The other item, largely explaining the first, is Japanese shoppers are very price sensitive. They’re used to paying essentially the exact same price for a product for the last several decades because they’ve had no inflation. They know what the price should be. When the price goes up, they go on strike essentially. They defer spending rather than pay extra. And so Japanese companies have been forced to eat the extra costs. And so, we just haven’t seen the inflation in Japan. I would have to think, given the amount of pressure we’ve seen, that they are going to have to face a little bit of that and we will see a bit more Japanese inflation. But just fascinating, a very different inflation model in Japan versus elsewhere.
Let me say a few words about central banks. And so, broadly, they’re remaining hawkish. And in the U.S., we had Fed Chair Powell abandon that transitory word, because inflation has just stuck around for longer than they’d expected, though they do ultimately think it is temporary. They don’t believe we’re in a new inflation regime. The Fed acknowledged inflation is spread more broadly, and the Fed acknowledged it might taper faster, might scale back that bond buying in a way that the buying is done before the middle of next year as opposed to around the middle of next year. So, hawkish there.
In Canada, we get a rate decision very soon. And a strong employment report, maybe a bit of a hawkish signal there, but I would say, the market already prices a lot of rate hiking for Canada.
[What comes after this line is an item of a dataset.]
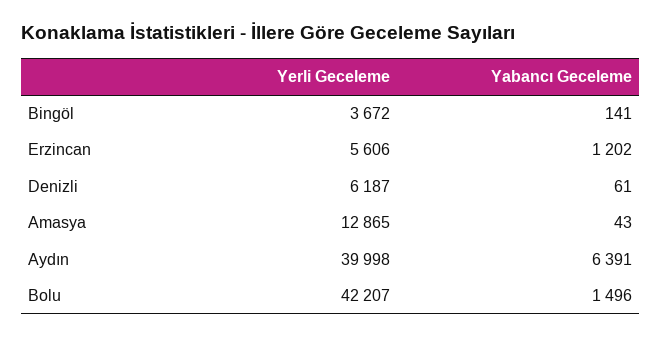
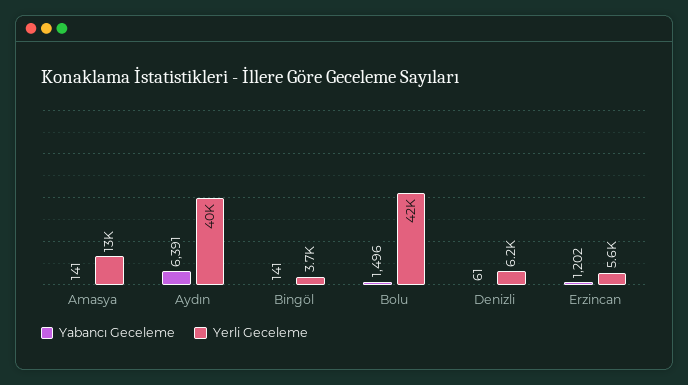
Yabancı Geceleme, Amasya: 43 -> 141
Five hikes for the next year. The Omicron variant adds an element of uncertainty. I think the Bank of Canada will be fairly neutral and, actually, we think maybe the market price is a bit too much.
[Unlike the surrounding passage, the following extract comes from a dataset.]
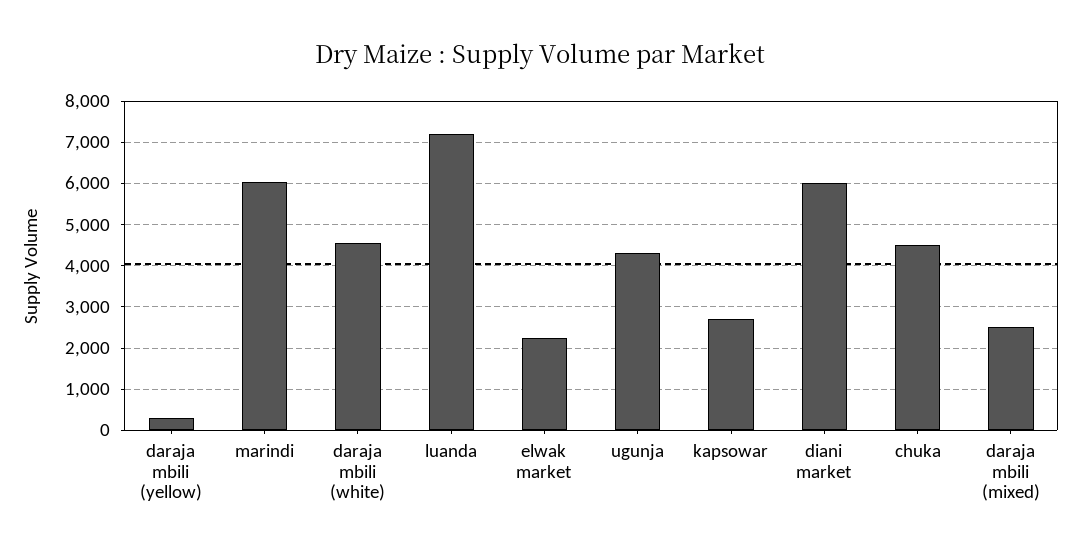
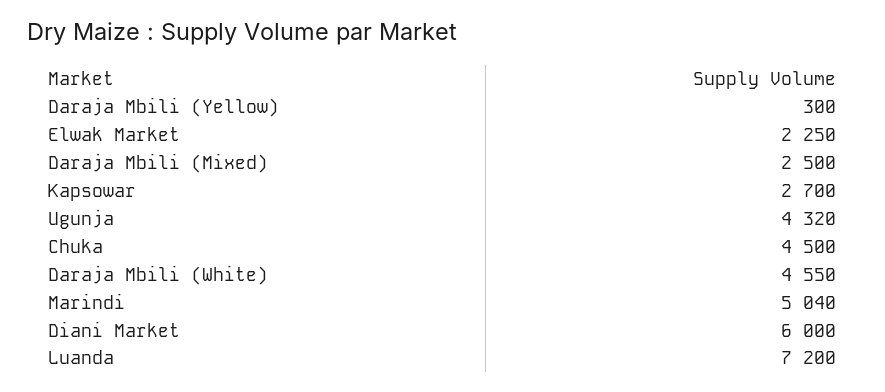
marindi: 6000 -> 5040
And let me finish with British Columbia flooding as we’ve visited this subject before, but worth an update. Subsequent waves of precipitation didn’t do as much damage as feared, and so that’s good. The Trans Mountain Pipeline is now back providing the 85% of energy used in Southern British Columbia. Rail lines are back. Highways, it’s much more mixed; selectively back. Some won’t return for months, though.
There are still gas and travel restrictions, though, through mid-December. And so we’re still broadly looking for a similar economic impact—a negative November GDP print for Canada, a palpable hit to the fourth quarter, but you get that back later.